Como latina viviendo de este lado del mundo, les puedo contar que estoy agotada de escuchar a los españoles decir, defender y pelear que no son racistas. Se les infla el pecho. Te hablan de su amigo negro, de su profundo deseo de tener una novia caribeña, o de como los verdaderos racistas estamos en Latinoamérica (como si se tratara de una competencia). Que nadie se diera cuenta quiere decir que a nadie le pareció tan grave porque en realidad “en España (o Cataluña) no somos racistas”, “es un chiste”, “que te digan sudaca no es para tanto”, “si quieren vivir aquí que aprendan catalán (rápido y perfecto)”. En los medios la misma historia, el titular es “un niño trans” y el racismo se deja de lado o ni siquiera se menciona. ¿Para qué tocar un tema que -se supone- ya está superado?

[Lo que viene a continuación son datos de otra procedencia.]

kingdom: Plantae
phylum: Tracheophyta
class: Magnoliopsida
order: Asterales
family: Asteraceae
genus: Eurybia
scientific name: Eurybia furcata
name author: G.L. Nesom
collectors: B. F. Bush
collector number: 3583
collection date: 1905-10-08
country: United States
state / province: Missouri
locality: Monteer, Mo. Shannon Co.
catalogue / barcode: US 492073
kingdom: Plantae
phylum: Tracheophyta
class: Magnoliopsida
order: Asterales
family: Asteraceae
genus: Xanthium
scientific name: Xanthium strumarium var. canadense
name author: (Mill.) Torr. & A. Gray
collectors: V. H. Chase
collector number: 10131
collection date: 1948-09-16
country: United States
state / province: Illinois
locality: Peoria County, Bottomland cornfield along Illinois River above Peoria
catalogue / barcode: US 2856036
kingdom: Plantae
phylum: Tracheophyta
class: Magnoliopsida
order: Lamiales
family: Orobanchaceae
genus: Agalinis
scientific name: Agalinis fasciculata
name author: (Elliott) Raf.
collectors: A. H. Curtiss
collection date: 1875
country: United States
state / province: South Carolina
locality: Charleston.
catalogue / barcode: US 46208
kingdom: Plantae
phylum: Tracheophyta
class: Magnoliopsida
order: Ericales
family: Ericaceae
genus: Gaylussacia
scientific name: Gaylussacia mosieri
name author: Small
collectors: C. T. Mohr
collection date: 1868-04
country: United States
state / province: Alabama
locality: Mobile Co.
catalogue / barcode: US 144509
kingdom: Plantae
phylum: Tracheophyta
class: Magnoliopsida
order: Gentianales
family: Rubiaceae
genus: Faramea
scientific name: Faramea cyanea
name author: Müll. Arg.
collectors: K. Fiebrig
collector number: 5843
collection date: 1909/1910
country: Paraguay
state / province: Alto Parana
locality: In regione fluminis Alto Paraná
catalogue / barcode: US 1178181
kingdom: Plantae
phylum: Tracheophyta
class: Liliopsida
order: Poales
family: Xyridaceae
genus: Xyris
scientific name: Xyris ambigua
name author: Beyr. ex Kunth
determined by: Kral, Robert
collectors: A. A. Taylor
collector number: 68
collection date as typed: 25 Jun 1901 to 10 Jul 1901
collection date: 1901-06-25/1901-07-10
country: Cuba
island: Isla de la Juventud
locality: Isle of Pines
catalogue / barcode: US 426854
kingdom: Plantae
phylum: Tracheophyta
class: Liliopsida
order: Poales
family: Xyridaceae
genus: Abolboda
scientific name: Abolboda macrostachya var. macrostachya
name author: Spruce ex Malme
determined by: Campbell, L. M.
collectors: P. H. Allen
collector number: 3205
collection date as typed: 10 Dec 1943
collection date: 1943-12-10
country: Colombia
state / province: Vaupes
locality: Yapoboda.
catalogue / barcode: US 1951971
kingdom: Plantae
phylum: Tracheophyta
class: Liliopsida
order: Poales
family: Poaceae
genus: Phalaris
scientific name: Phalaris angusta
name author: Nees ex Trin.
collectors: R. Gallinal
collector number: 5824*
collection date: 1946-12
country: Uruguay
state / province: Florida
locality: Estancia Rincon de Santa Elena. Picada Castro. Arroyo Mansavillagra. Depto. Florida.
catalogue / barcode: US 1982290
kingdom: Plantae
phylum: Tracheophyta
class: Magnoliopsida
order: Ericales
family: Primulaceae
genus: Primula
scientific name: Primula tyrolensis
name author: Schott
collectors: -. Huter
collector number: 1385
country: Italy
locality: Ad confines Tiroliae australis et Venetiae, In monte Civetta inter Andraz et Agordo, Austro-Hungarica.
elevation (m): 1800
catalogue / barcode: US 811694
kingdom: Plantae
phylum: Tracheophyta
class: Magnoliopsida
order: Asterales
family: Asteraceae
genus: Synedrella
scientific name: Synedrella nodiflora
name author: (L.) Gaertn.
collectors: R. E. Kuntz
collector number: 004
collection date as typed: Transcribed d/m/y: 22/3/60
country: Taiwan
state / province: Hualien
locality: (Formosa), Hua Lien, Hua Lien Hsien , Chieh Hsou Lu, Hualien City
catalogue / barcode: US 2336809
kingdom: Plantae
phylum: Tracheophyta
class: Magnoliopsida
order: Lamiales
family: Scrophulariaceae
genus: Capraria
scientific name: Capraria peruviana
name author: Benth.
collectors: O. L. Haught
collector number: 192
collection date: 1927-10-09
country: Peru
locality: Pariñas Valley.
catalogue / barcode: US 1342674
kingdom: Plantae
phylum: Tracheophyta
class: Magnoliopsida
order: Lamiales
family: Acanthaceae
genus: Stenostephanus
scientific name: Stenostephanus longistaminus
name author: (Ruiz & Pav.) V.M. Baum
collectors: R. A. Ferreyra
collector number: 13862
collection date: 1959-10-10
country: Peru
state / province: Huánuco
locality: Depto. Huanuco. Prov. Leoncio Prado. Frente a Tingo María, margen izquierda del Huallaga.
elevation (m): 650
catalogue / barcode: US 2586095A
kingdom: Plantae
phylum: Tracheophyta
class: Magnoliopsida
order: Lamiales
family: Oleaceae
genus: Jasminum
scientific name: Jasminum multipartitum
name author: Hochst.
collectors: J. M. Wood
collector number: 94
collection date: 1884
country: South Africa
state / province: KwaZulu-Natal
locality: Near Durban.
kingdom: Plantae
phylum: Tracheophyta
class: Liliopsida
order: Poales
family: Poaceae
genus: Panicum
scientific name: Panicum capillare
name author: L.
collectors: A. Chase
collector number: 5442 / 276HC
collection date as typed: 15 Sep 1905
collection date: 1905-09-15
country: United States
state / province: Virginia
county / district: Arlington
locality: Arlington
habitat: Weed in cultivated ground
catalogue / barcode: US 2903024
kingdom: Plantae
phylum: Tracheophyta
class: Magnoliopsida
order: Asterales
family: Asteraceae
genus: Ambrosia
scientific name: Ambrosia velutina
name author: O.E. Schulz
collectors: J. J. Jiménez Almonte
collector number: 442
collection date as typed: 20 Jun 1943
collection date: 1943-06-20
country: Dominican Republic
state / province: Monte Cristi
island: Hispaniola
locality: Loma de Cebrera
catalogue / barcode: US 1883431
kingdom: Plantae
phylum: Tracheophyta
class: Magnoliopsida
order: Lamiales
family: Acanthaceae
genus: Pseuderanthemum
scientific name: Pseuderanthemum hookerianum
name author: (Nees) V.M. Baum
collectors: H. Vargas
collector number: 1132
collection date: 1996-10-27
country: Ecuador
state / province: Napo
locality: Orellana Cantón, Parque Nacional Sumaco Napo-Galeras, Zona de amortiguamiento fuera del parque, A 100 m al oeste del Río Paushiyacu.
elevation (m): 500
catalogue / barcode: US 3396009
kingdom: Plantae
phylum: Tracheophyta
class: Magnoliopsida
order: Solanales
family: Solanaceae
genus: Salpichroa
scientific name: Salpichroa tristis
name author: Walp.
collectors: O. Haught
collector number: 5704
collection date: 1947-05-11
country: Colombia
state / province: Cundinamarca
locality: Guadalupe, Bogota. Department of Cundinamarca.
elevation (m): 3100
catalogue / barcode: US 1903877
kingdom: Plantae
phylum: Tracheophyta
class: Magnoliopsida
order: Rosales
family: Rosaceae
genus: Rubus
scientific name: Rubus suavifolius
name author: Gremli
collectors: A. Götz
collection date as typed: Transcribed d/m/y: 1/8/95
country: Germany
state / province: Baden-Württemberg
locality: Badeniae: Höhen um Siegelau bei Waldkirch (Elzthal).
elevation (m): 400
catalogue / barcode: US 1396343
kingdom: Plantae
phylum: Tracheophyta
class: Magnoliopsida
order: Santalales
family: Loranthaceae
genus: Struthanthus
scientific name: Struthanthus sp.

¿Qué se va a encontrar Leila cuando mejore? Un país, una sociedad, un mundo, donde los adultos no son capaces de llamar Iván a Iván; escuelas donde los adultos no se hacen cargo de la responsabilidad que les es delegada (incluso en contra de la ley); comunidades donde los adultos creen que el color, acento o país de procedencia de otra persona es motivo de burla y humillación; medios de comunicación donde los adultos están un día diciendo que las personas trans son una aberración y luego usando a un menor trans para llenarse los bolsillos; un mundo donde todos esos adultos llaman monstruos a los menores acosadores.
¿Será que Iván tenía razón?

La constante en nuestra sociedad es la ausencia de autocrítica. Nadie se equivoca, nadie pide disculpas, todos se autodenominan “buenos”, nadie hace nada con “maldad”, al contrario. La autocrítica, el error, incluso la deconstrucción se ven como debilidades, fracasos. Pero brinca que en una sociedad llena de adultos buenos y perfectos, la violencia hacia las infancias aumente y los sucidios e intento de suicidos crezcan exponencialmente. En el 2022 en España, la ONG ANAR atendió más de 2,400 casos por ideación y/o intento de suicidio en menores de edad. Algo estamos haciendo mal. Las infancias sólo replican lo que aprenden. Los adultos tenemos la obligación de revisarnos, de cambiar, de enseñar que el respeto está por encima de todo y nadie tiene que hacer nada para ganarlo.

Le fallamos a Iván, pero Leila nos necesita. Las infancias nos necesitan. Porque detrás de cada niño y niña acosador y acosado, hay dolor, vacío e impotencia. Nuestra responsabilidad es reparar.